# NEW MEMBERS - TAKE A MINUTE AND INTRODUCE YOURSELF HERE! > PROFESSIONAL ATHLETE PICTURES > PRO NEWS >  Since we are on the subject of Royalty...

## LI Ape

all hail the King :Big Grin:  My friend and trainer and Rookie of the year!

----------


## LI Ape

2

----------


## LI Ape

3

----------


## LI Ape

4

----------


## LI Ape

5

----------


## Canes4Ever

wow !!!! boy he's huge !

----------


## Fullback57

I think it'll be interesting to see if King stills fueds with Titus this year, or if as i've read on getbig.com, he's got his sight set on other fish to fry

----------


## LI Ape

I was with King in Columbus at the Arnold, he has his sights set brother!
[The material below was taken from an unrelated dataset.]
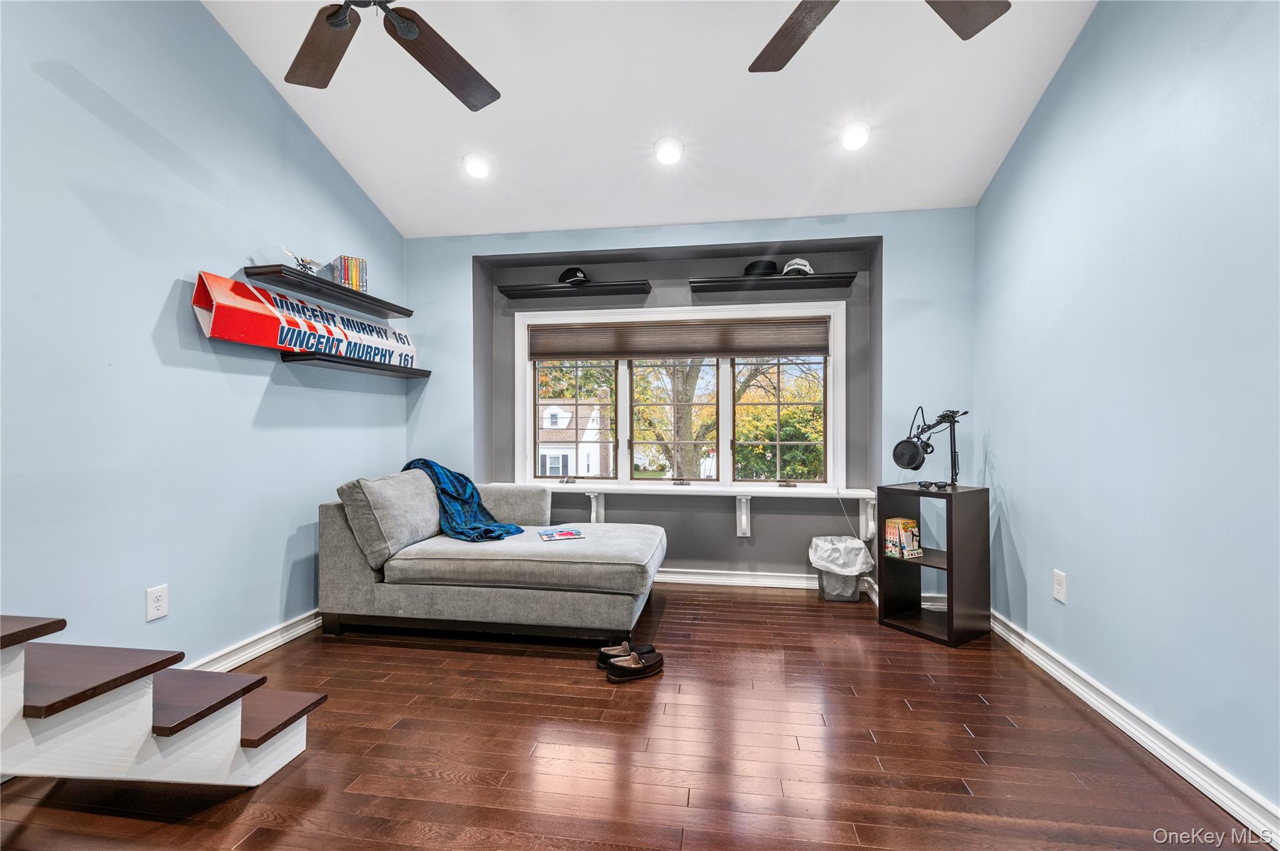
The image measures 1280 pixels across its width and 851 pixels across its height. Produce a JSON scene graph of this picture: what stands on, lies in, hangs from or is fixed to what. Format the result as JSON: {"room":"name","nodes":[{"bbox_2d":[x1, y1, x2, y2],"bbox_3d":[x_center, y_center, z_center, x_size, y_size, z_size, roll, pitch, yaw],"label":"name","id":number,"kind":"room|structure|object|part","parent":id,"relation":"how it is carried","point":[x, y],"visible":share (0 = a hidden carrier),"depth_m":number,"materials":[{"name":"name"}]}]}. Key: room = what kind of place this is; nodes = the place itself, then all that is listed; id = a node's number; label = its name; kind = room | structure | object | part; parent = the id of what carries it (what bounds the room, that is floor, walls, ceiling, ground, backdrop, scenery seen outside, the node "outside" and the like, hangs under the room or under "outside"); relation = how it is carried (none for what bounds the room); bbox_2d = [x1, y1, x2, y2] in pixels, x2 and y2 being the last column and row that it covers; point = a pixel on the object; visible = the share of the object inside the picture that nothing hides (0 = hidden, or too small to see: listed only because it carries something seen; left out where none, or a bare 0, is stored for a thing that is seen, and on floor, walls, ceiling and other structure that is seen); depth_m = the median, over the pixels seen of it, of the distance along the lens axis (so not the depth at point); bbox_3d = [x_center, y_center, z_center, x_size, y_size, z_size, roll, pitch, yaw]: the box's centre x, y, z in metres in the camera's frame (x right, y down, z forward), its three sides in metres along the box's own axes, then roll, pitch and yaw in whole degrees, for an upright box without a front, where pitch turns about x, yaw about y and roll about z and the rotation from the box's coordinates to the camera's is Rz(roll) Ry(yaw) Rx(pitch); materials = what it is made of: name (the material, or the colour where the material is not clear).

You know it! This will be a great year!!!! :Devil:

----------


## LI Ape

Heres a favorite of mine, hahahahaha

----------


## LI Ape

Its true, his shoulders are freaky and just respond great. NO SYNTHOL, dont believe the hype. They are "his" muslce group. Some people got it some dont. Plus he trains like a fuckin animal.

----------


## Terinox

What does it say on that paper???

----------


## Sicilian30

My delts are same way, I just have a problem with my chest, I don't even do delts, just with the amount of chest that I do, my delts just come around. 
I say he has got some huge freakin legs.. wow.. wish my legs looked like that.

----------


## Socio

ahhh in image 3 i see Australia Pro Luke Wood in the white shirt looking massive at age 24!!!!!
He will hopefully be up there soon as australias top pro next to Lee P ofcoarse!

----------


## Kid Shred

Damn, Is that Sharon Bruneau in the 3 rd pic? She still looks so damn gorgeous, I prefer how she looks in that pic compared to her bodybuilding days.

----------


## LI Ape

> _Originally posted by Terinox_ 
> *What does it say on that paper???*


It is the names of a few guys that post on the message board on Getbig.com.

----------


## dane26

the guy who runs my gym knows him also. he said that he trains like an animal. i'm trying to get my hands on his training video. i've heard the way he lifts is crazy!

----------


## LI Ape

I got the video, its good. He is a strong bastard and that tape was filmed 6 weeks out from the Ironman. You can get it off his site, www.kingkamali.com

----------